> **Aim**: Reproduce the listing below without any changes, starting at the line that contains "longitude: -47.2709" and running through the end of the listing.
───── Record extracts
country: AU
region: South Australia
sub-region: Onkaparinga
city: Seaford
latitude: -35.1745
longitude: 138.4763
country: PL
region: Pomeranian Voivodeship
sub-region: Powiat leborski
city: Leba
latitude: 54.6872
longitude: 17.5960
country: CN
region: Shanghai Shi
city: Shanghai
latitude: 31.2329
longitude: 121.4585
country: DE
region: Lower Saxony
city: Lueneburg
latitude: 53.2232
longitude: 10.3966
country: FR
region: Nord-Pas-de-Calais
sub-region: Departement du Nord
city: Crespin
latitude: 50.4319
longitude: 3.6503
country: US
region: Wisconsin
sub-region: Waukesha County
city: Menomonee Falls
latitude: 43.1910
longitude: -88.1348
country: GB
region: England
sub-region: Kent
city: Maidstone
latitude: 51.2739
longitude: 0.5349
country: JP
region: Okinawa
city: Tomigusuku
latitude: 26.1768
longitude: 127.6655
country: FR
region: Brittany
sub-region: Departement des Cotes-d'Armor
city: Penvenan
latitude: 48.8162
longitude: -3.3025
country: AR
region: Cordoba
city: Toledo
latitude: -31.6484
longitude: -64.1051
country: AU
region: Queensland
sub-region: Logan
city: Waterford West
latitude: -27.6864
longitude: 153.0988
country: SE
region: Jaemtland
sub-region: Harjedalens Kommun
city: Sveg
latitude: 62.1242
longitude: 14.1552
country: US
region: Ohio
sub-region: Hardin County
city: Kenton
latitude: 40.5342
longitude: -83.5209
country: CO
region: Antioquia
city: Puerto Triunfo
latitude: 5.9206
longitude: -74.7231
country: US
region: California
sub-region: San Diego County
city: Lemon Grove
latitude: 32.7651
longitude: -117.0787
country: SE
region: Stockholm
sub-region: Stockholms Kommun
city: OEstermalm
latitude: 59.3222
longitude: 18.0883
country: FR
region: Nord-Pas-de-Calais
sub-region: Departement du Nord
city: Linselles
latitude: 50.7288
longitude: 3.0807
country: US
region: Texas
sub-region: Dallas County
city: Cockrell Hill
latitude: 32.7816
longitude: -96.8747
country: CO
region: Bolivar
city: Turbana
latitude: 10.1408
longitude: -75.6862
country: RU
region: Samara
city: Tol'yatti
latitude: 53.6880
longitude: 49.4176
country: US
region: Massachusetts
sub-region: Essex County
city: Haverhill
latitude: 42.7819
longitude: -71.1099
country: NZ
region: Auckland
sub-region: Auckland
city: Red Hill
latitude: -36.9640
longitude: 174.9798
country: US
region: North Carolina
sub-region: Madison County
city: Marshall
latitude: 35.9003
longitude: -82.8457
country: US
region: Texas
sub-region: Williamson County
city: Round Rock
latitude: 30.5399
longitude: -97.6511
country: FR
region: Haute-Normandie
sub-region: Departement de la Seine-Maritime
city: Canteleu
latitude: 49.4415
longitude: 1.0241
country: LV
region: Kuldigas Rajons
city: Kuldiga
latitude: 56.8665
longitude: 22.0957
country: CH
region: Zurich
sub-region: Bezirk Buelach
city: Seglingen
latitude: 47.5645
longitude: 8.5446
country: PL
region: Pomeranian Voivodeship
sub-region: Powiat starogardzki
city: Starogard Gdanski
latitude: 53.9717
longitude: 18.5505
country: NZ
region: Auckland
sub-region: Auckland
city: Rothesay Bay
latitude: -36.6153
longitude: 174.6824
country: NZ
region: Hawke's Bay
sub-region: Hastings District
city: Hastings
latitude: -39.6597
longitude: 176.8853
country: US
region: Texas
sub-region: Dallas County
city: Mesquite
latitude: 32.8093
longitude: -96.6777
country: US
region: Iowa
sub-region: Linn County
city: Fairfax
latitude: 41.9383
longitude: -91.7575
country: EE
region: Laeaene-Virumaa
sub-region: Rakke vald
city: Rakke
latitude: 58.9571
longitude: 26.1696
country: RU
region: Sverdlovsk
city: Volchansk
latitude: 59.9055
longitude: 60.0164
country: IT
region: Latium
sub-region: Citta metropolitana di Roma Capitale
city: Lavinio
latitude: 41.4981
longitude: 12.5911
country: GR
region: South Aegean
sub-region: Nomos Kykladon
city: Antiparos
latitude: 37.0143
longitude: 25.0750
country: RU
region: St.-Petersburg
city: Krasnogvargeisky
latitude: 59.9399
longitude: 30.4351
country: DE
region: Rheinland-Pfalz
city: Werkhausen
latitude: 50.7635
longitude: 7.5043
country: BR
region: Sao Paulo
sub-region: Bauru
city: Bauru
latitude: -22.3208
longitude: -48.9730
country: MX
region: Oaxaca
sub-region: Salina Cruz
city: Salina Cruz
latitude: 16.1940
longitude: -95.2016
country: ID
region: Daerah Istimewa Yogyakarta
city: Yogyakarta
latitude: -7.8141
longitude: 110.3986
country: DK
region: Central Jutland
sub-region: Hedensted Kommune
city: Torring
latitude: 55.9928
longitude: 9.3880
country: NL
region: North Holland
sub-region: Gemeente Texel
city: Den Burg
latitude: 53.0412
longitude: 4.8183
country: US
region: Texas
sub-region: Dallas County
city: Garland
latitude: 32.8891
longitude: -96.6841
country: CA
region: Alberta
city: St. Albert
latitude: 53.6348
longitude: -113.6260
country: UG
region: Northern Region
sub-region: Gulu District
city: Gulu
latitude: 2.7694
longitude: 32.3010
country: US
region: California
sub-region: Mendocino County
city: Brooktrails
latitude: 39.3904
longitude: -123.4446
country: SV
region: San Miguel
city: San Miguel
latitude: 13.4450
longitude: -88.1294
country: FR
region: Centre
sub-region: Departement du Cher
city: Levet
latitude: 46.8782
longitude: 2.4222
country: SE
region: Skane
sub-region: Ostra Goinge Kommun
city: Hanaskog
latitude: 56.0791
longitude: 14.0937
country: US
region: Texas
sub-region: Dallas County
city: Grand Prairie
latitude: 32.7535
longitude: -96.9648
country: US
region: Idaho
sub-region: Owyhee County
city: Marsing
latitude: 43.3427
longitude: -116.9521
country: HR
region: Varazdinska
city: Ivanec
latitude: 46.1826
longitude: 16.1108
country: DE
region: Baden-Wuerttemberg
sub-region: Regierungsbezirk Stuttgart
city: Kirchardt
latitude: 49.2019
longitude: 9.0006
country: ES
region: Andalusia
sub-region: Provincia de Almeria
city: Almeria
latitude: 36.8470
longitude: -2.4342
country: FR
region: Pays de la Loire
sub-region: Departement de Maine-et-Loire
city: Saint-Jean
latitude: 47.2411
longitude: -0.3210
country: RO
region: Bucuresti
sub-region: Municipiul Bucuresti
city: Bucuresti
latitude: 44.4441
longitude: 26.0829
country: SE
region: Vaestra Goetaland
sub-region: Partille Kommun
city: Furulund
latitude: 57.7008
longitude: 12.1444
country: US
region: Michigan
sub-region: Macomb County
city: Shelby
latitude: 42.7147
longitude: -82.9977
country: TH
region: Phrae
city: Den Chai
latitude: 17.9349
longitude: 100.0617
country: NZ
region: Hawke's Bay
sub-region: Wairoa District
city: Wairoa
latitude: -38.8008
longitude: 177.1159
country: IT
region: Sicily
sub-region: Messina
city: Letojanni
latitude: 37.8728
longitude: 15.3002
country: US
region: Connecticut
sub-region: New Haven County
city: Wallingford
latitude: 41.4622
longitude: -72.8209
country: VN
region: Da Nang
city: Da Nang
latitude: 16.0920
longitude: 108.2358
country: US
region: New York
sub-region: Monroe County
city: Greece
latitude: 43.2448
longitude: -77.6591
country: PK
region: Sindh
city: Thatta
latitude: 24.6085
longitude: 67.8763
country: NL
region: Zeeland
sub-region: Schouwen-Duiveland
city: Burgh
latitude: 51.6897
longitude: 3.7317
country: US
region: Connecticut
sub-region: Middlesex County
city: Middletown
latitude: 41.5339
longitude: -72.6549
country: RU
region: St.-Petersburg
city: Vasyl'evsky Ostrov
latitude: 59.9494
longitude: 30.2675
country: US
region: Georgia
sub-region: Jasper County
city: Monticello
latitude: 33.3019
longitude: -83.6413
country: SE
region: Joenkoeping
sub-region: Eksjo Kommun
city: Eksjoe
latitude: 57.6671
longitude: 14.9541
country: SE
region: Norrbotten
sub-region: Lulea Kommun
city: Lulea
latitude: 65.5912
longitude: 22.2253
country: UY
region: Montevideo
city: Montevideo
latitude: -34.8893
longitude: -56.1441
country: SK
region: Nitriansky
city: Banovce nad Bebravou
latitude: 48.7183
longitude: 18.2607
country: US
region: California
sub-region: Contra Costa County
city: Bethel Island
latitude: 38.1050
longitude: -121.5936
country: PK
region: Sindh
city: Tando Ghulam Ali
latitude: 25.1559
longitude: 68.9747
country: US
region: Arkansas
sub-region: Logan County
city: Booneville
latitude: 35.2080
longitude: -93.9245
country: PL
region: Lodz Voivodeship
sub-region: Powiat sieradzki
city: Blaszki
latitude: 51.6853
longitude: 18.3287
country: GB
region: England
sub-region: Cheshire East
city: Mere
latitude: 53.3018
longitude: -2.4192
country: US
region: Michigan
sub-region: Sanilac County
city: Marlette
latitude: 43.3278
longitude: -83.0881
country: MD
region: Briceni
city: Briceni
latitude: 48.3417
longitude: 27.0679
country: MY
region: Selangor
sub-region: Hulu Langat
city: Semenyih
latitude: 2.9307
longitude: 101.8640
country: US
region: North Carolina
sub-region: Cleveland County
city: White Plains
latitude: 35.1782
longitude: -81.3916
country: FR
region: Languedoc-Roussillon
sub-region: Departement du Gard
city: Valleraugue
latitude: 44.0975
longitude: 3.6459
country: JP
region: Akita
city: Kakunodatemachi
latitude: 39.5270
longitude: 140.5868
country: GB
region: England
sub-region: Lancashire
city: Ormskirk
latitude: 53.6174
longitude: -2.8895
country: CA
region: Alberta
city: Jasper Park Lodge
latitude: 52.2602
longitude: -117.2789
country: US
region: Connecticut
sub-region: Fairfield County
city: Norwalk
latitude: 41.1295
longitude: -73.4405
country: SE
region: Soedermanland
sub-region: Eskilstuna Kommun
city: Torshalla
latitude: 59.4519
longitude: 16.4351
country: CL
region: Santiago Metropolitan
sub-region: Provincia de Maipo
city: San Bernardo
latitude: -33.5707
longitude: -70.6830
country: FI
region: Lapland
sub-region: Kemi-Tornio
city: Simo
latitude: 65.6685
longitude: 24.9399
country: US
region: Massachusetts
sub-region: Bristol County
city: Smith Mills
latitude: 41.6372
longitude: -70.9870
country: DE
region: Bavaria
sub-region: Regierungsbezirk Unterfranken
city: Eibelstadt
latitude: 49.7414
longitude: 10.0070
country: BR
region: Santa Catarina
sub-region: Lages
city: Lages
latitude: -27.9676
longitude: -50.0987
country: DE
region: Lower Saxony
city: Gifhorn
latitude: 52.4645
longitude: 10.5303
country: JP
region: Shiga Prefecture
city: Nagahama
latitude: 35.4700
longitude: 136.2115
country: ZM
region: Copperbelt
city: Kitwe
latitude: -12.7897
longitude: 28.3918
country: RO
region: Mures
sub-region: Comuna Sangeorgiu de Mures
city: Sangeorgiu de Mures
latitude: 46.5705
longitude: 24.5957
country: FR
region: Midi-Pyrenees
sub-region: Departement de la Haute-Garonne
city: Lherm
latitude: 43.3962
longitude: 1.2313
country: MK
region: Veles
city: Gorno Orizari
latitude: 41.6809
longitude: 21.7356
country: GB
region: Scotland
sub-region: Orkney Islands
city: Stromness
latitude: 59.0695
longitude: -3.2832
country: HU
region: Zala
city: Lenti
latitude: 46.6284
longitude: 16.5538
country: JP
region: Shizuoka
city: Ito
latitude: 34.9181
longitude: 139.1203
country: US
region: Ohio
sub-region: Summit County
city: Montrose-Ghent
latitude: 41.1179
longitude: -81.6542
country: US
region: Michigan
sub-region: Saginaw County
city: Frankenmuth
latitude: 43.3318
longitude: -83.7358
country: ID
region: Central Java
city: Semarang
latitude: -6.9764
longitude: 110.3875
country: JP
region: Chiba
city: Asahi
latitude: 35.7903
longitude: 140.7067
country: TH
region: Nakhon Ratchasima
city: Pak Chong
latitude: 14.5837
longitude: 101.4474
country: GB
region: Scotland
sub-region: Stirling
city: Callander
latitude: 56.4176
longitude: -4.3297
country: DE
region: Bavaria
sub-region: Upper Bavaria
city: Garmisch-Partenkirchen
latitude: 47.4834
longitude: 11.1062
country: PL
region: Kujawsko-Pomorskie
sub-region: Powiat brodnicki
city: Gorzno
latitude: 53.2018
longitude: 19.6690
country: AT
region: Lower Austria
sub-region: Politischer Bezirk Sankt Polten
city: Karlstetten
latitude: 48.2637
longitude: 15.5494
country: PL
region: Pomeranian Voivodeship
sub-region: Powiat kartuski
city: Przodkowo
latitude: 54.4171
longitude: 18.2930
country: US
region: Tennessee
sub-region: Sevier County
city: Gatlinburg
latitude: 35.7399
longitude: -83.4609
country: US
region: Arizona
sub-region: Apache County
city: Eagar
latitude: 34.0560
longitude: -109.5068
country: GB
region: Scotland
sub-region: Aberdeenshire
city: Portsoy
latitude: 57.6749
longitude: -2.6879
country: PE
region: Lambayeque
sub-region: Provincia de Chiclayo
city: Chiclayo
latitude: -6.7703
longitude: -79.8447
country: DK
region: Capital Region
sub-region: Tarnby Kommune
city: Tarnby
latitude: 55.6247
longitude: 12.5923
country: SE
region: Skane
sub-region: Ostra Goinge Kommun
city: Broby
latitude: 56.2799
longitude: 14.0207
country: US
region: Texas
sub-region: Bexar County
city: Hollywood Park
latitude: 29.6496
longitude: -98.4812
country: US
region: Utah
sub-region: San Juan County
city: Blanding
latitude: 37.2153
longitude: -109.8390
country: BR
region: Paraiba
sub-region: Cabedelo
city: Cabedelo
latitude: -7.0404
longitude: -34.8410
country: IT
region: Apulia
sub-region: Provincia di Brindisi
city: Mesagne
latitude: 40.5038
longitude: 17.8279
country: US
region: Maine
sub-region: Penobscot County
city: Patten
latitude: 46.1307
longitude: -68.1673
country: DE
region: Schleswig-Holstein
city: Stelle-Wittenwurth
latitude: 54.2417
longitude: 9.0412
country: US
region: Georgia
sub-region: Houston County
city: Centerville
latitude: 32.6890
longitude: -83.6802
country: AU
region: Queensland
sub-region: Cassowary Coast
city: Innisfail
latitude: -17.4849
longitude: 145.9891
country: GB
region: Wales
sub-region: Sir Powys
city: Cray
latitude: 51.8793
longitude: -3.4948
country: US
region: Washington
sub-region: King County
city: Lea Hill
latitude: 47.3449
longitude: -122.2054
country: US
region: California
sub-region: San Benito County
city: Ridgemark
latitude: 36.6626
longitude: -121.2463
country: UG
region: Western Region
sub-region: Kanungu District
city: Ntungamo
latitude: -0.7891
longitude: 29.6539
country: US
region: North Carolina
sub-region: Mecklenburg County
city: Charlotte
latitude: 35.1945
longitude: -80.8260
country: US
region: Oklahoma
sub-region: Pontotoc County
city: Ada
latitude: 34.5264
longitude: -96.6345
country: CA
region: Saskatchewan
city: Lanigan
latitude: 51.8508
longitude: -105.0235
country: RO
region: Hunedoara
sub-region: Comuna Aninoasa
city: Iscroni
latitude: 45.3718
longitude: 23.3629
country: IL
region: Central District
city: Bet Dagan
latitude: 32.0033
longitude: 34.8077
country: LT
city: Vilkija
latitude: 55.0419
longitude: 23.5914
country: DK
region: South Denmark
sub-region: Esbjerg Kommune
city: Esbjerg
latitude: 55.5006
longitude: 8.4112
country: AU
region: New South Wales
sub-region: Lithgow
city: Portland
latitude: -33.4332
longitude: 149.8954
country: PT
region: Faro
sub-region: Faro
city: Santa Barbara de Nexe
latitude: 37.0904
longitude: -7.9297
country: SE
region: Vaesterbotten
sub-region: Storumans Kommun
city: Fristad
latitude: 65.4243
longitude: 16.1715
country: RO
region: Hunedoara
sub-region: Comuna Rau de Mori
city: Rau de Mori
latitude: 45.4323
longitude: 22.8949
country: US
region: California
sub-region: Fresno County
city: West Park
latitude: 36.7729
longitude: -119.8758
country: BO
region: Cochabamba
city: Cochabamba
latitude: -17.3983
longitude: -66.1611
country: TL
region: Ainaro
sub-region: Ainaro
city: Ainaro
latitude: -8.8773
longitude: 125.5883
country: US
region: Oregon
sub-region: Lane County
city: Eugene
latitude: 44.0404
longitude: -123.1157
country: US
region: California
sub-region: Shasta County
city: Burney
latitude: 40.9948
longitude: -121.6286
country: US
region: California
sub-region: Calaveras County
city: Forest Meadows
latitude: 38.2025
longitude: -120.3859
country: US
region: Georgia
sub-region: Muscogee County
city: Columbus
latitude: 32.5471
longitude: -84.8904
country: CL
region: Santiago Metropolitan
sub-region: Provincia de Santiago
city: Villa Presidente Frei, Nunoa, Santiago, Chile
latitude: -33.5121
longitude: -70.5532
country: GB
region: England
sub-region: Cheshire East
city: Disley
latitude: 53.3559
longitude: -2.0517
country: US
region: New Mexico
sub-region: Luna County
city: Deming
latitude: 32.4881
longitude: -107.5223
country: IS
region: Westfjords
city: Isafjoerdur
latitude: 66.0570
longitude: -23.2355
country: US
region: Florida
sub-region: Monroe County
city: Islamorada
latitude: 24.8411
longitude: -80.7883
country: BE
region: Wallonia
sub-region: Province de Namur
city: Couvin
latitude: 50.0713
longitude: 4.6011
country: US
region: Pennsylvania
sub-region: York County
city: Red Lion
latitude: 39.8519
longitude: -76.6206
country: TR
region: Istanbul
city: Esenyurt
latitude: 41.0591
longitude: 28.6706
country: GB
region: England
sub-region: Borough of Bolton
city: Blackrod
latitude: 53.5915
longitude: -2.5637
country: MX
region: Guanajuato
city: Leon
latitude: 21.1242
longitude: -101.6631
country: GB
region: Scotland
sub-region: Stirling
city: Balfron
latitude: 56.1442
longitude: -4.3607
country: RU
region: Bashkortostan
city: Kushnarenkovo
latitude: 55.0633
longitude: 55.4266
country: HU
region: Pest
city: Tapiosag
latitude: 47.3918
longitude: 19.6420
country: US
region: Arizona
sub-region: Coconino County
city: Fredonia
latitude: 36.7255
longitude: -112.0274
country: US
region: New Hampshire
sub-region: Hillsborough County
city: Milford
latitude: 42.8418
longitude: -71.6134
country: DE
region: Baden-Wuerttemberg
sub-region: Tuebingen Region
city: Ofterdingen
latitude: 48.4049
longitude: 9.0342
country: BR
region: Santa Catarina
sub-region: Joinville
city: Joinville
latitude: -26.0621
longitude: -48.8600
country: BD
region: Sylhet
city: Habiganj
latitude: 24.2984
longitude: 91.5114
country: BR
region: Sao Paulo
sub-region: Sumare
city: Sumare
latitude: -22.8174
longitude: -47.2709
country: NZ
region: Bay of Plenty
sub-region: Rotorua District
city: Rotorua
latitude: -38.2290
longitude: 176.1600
──────────
> **Solved exercise**:
longitude: -47.2709
country: NZ
region: Bay of Plenty
sub-region: Rotorua District
city: Rotorua
latitude: -38.2290
longitude: 176.1600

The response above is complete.